*Task goal*.
From the records below, transcribe only the lines running from the one with "table_cell [143, 149, 378, 813]" through the one with "Page size: 1275x1650.". Keep both of those end lines.

++++++

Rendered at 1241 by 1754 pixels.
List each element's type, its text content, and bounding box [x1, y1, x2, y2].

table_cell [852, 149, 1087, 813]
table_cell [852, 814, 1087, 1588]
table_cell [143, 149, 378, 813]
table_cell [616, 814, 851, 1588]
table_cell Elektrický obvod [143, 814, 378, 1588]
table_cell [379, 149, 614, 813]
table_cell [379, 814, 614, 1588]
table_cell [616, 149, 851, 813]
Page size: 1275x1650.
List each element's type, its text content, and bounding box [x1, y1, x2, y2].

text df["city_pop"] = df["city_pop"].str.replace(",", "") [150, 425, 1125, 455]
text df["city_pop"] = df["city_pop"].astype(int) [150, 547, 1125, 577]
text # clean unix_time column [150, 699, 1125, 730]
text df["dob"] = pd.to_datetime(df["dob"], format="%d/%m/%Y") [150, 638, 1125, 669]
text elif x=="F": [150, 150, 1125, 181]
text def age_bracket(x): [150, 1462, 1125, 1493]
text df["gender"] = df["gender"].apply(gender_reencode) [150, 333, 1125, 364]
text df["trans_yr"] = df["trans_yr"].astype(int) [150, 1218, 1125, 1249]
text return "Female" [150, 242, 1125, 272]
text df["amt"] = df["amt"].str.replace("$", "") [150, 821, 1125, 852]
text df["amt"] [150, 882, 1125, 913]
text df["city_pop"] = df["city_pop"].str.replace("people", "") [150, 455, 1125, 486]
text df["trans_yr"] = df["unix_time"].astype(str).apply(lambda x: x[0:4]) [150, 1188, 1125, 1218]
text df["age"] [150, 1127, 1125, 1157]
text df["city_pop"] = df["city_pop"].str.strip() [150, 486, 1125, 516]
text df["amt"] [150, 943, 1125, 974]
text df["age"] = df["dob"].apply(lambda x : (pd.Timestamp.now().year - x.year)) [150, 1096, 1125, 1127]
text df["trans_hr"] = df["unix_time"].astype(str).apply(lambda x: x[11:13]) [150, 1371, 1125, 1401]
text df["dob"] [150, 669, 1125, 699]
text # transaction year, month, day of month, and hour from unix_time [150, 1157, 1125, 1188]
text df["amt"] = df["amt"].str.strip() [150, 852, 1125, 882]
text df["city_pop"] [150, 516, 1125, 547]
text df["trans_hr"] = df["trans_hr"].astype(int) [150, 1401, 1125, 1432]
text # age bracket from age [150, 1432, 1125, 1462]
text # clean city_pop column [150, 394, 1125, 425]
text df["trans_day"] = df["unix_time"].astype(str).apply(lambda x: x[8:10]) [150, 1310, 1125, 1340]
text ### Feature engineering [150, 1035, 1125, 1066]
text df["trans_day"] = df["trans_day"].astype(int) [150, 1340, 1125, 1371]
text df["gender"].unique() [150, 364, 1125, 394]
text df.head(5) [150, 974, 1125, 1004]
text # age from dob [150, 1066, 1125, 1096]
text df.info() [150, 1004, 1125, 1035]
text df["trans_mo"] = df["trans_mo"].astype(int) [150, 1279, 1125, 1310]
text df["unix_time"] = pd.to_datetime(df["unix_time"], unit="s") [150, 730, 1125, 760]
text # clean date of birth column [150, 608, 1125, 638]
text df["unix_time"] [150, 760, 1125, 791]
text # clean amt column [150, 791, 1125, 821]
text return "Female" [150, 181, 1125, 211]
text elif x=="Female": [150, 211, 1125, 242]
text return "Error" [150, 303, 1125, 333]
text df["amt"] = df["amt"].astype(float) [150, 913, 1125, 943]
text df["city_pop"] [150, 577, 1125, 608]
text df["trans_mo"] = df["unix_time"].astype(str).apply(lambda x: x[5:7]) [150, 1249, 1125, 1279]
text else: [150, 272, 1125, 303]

++++++

*Reply to the exercise*.
table_cell [143, 149, 378, 813]
table_cell [616, 814, 851, 1588]
table_cell Elektrický obvod [143, 814, 378, 1588]
table_cell [379, 149, 614, 813]
table_cell [379, 814, 614, 1588]
table_cell [616, 149, 851, 813]
Page size: 1275x1650.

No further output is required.